One big challenge in combating systemic injustice in healthcare is a lack of upstream targets. We know about some of the downstream targets — life expectancy, pain prescribing, blood pressure control, and infant mortality. To fix those inequities, we need a better handle on the upstream factors that perpetuate inequity in the first place. At Livio we’re updating our data systems so they do a better job of tracking race, along with other important non-medical predictors of health outcomes. There’s still a huge amount of work to do once we’re over that hurdle. For one, we have to accept that imperfect data on the links between race and health outcomes isn’t an excuse for inaction. It’s not like we’re waiting for a comprehensive model of cancer biology to start treating leukemia. We need to take what we have, adopt meaningful equity metrics, and incorporate them into everything we do.
Have 2020’s major events fundamentally changed what you want the organization to focus on going forward?
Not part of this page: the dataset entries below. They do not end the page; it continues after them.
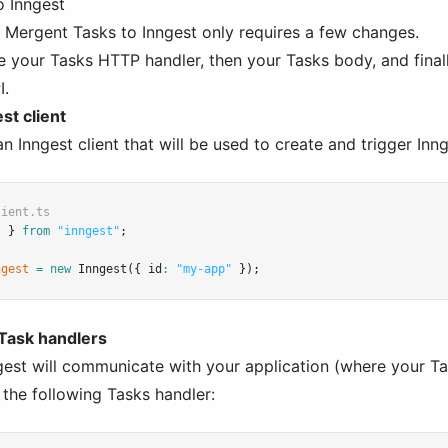
o Inngest
g Mergent Tasks to Inngest only requires a few changes.
ge your Tasks HTTP handler, then your Tasks body, and finall
I.
st client
 an Inngest client that will be used to create and trigger Inn
lient.ts
t } 
from
"inngest"
;
ngest
=
new
Inngest
({ id
:
"my-app"
 });
 Task handlers
gest will communicate with your application (where your T
 the following Tasks handler: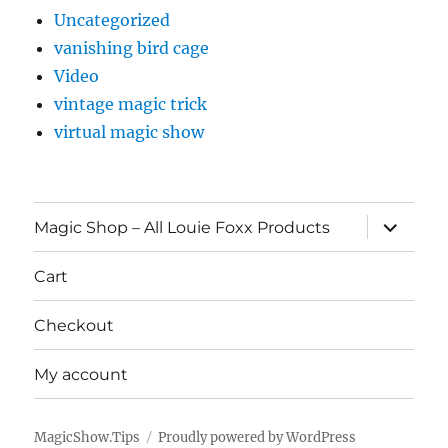
Uncategorized
vanishing bird cage
Video
vintage magic trick
virtual magic show
expand
Magic Shop – All Louie Foxx Products
child
menu
Cart
Checkout
My account
MagicShow.Tips
Proudly powered by WordPress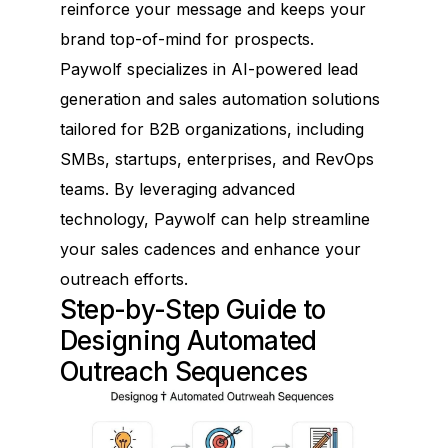
reinforce your message and keeps your
brand top-of-mind for prospects.
Paywolf specializes in AI-powered lead
generation and sales automation solutions
tailored for B2B organizations, including
SMBs, startups, enterprises, and RevOps
teams. By leveraging advanced
technology, Paywolf can help streamline
your sales cadences and enhance your
outreach efforts.
Step-by-Step Guide to
Designing Automated
Outreach Sequences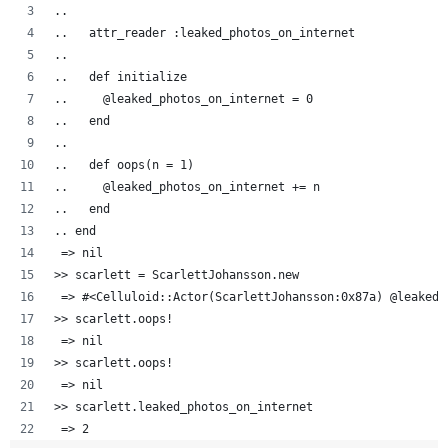
..  
..   attr_reader :leaked_photos_on_internet
..   
..   def initialize
..     @leaked_photos_on_internet = 0
..   end
..
..   def oops(n = 1)
..     @leaked_photos_on_internet += n
..   end
.. end
 => nil
>> scarlett = ScarlettJohansson.new
 => #<Celluloid::Actor(ScarlettJohansson:0x87a) @leaked_
>> scarlett.oops!
 => nil 
>> scarlett.oops!
 => nil 
>> scarlett.leaked_photos_on_internet
 => 2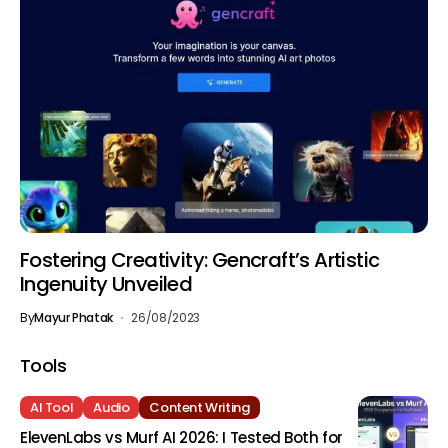
Fostering Creativity: Gencraft’s Artistic
Ingenuity Unveiled
By
Mayur Phatak
26/08/2023
Tools
AI Tool
Audio
Content Writing
ElevenLabs vs Murf AI 2026: I Tested Both for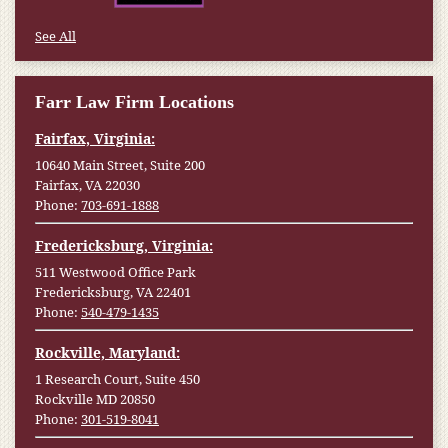
See All
Farr Law Firm Locations
Fairfax, Virginia:
10640 Main Street, Suite 200
Fairfax, VA 22030
Phone:
703-691-1888
Fredericksburg, Virginia:
511 Westwood Office Park
Fredericksburg, VA 22401
Phone:
540-479-1435
Rockville, Maryland:
1 Research Court, Suite 450
Rockville MD 20850
Phone:
301-519-8041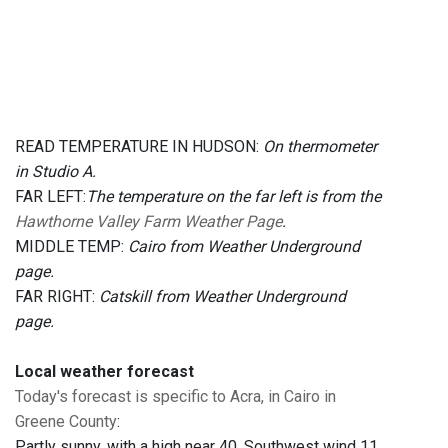
READ TEMPERATURE IN HUDSON:
On thermometer
in Studio A.
FAR LEFT:
The temperature on the far left is from the
Hawthorne Valley Farm Weather Page
.
MIDDLE TEMP:
Cairo from Weather Underground
page.
FAR RIGHT:
Catskill from Weather Underground
page.
Local weather forecast
Today's forecast is specific to Acra, in Cairo in
Greene County
:
Partly sunny, with a high near 40. Southwest wind 11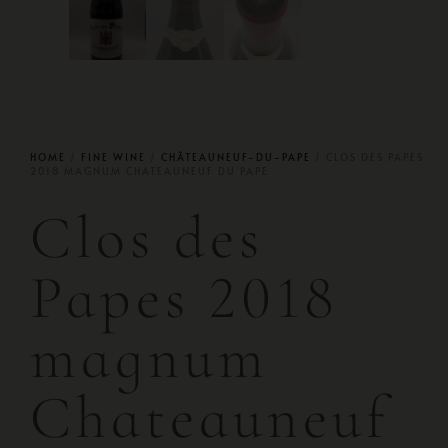
HOME
/
FINE WINE
/
CHÂTEAUNEUF-DU-PAPE
/ CLOS DES PAPES
2018 MAGNUM CHATEAUNEUF DU PAPE
Clos des
Papes 2018
magnum
Chateauneuf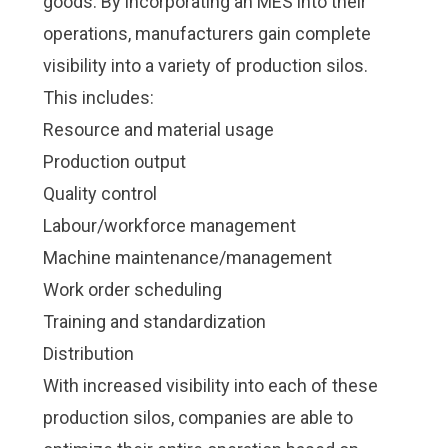
goods. By incorporating an MES into their
Check it out!
Check it out!
By Industry
By Industry
operations, manufacturers gain complete
About us
About us
Blog
Blog
visibility into a variety of production silos.
What Are Dig
What Are Dig
Contact Us
Contact Us
This includes:
Instructions
Instructions
Resource and material usage
Case Studie
Case Studie
ROI Calculato
ROI Calculato
Production output
Manufacturin
Manufacturin
Events
Events
Quality control
Dictionary
Dictionary
Labour/workforce management
Careers
Careers
Press
Press
Machine maintenance/management
Work order scheduling
Training and standardization
Distribution
With increased visibility into each of these
production silos, companies are able to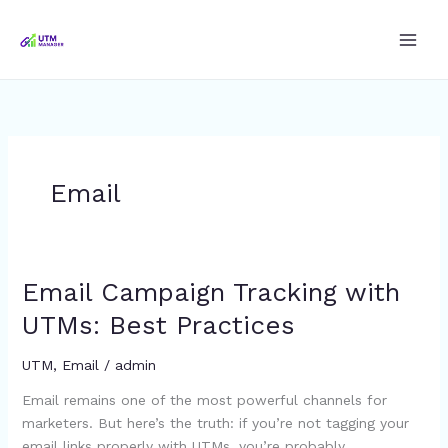
Skip
to
content
Email
Email Campaign Tracking with
Email
Campaign
UTMs: Best Practices
Tracking
with
UTM
,
Email
/
admin
UTMs:
Email remains one of the most powerful channels for
Best
marketers. But here’s the truth: if you’re not tagging your
Practices
email links properly with UTMs, you’re probably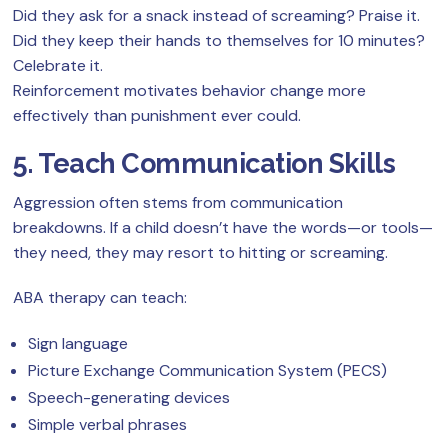
Did they ask for a snack instead of screaming? Praise it.
Did they keep their hands to themselves for 10 minutes?
Celebrate it.
Reinforcement motivates behavior change more
effectively than punishment ever could.
5. Teach Communication Skills
Aggression often stems from communication
breakdowns. If a child doesn’t have the words—or tools—
they need, they may resort to hitting or screaming.
ABA therapy can teach:
Sign language
Picture Exchange Communication System (PECS)
Speech-generating devices
Simple verbal phrases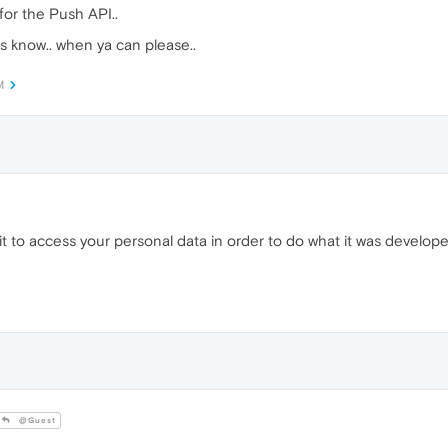
for the Push API..
 us know.. when ya can please..
M
ow it to access your personal data in order to do what it was develo
@Guest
Absolutely. We’ve learned so much from our own team about where we can do better in promoting racial justice. That’s brought a new sense of urgency to the process of defining and pursuing the equity outcomes we were just talking about. I’m hopeful that 2020 brought us to a moment in which health equity becomes a core goal for businesses across the industry, on par with revenue, patient recruitment, etc. That focus is much stronger in our organization now than it was a year ago and I want us to preserve that urgency going forward.
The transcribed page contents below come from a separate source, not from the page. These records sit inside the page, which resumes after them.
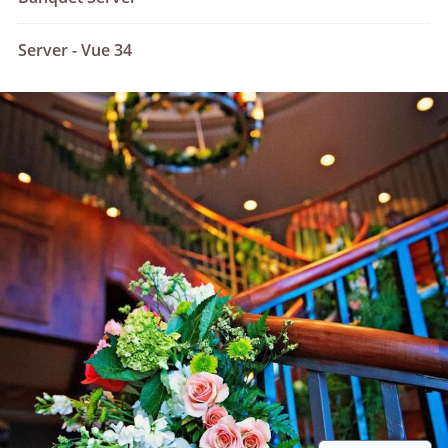
Server - Vue 34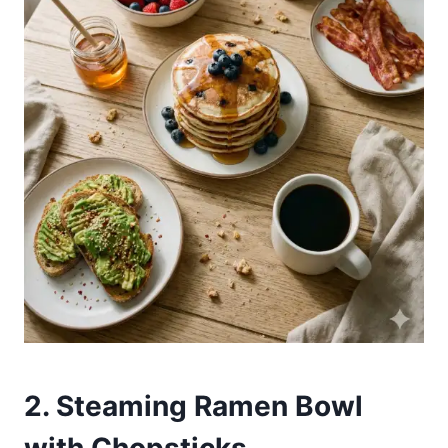
2. Steaming Ramen Bowl
with Chopsticks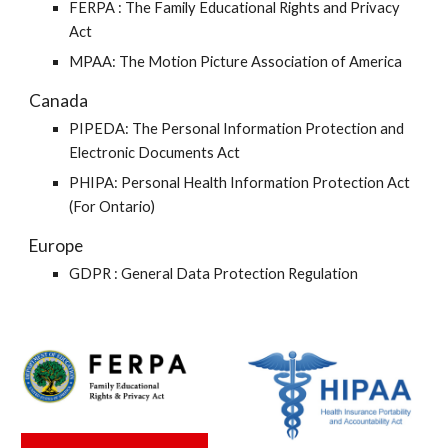
FERPA :
The Family Educational Rights and Privacy 
Act
MPAA: The Motion Picture Association of America
Canada
PIPEDA: The Personal Information Protection and 
Electronic Documents Act 
PHIPA: Personal Health Information Protection Act  
(For Ontario)
Europe
GDPR : General Data Protection Regulation 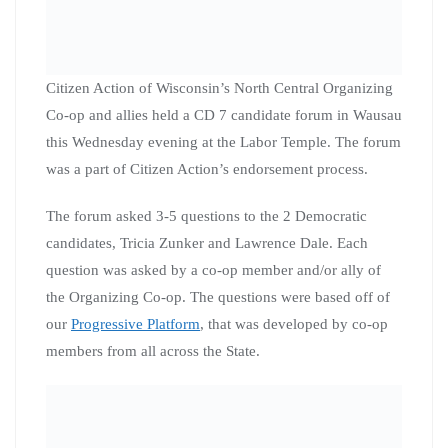
This event was open to the public, and we were blessed
to have PBS,
Wausau Daily Herald
, The City
Pages/Record Review, Wausau Public Access and
attendees from 4 different counties!
Citizen Action surveyed all of the attendees, and will
consider an endorsement before the primary election on
Tuesday, February 18th.
An endorsement will be discussed by the steering
committees for both the Northcentral and Northwestern
Citizen Action Co-ops. Any endorsement
recommendation from the steering committees
discussion would be forwarded to the full Citizen Action
of Wisconsin Board for final vote. We hope to make our
decision public very soon!!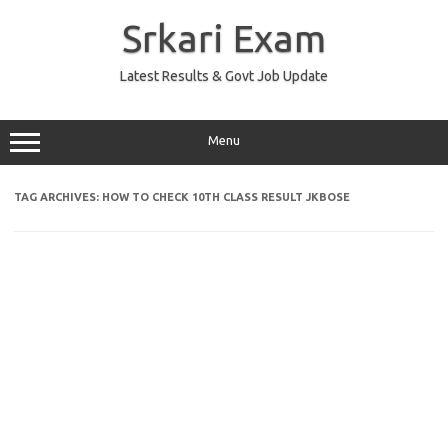
Skip
to
Srkari Exam
content
Latest Results & Govt Job Update
Menu
TAG ARCHIVES:
HOW TO CHECK 10TH CLASS RESULT JKBOSE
What does leadership look like to you?
I was incredibly fortunate to train at Johns Hopkins’ Osler program, which is a pipeline for healthcare leaders. It’s a place that asks for incredible effort and sacrifice, but one that rewards you with experience and confidence that are hard to match. I could go on and on about the parallels between good doctors and good leaders, but the most important is probably humility. In the situations that matter most, there’s an inverse correlation between the certainty with which doctors draw conclusions and the probability that they’re correct. The best leaders and the best doctors are people who understand that probability is the rule, that we’re always moving in a gray area. If you can accept that fact and learn to act with purpose and confidence despite it, you’re poised to be an effective leader.
What is the best advice you have received in your career? What is the worst?
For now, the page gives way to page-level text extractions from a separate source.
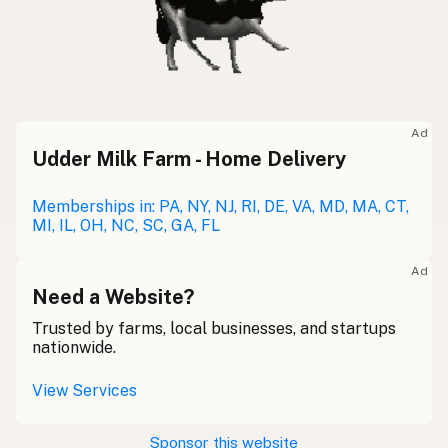
Ad
Udder Milk Farm - Home Delivery
Memberships in: PA, NY, NJ, RI, DE, VA, MD, MA, CT,
MI, IL, OH, NC, SC, GA, FL
Ad
Need a Website?
Trusted by farms, local businesses, and startups
nationwide.
View Services
Sponsor this website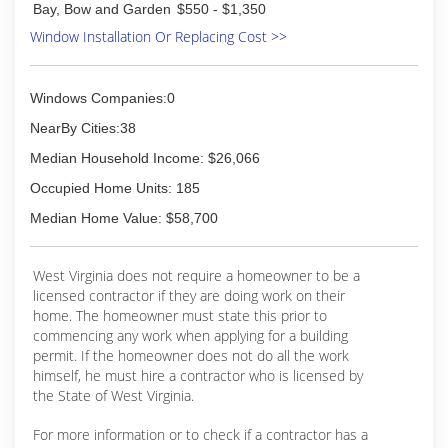
Bay, Bow and Garden
$550 - $1,350
Window Installation Or Replacing Cost >>
Windows Companies:0
NearBy Cities:38
Median Household Income: $26,066
Occupied Home Units: 185
Median Home Value: $58,700
West Virginia does not require a homeowner to be a
licensed contractor if they are doing work on their
home. The homeowner must state this prior to
commencing any work when applying for a building
permit. If the homeowner does not do all the work
himself, he must hire a contractor who is licensed by
the State of West Virginia.
For more information or to check if a contractor has a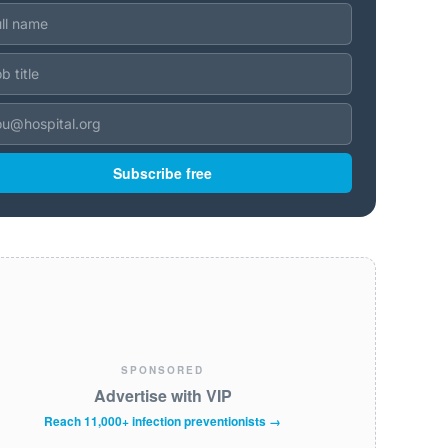
Subscribe free
SPONSORED
Advertise with VIP
Reach 11,000+ infection preventionists →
My best career advice probably came from my wife. She’s the one who finally convinced me that you can do anything, but you can’t do everything. Exceptional people make their work look effortless. It’s the same with athletes, doctors, business leaders — any field you can think of. I used to look that effortlessness and believe I could match it without doing too much work. My wife spent about a decade helping me understand all the effort that goes into looking effortless, and that I really need to focus.
The worst career advice was something I internalized in high school, which was that I wasn’t a “math science person.” For a long time, that assumption kept me from thinking about a career in medicine. I’ve seen lots of incredibly talented people pigeon-hole themselves. They think they’re not the right fit for the work they want to do, when in reality people with all kinds of styles and backgrounds can get results.
What have been the most rewarding moments in your career?
Seeing the success of people I’ve taught or mentored. Like most of us, I usually show up to work with a business objective or a clinical goal. But when I look back on different periods in my career, it’s the people I worked with who stand out even more than the mission I was working for. Every now and then you get an opportunity to give someone a nudge forward in their career. Seeing people take that momentum and accomplish something they love and that will make the world a little bit better — that’s about as good as it gets for me.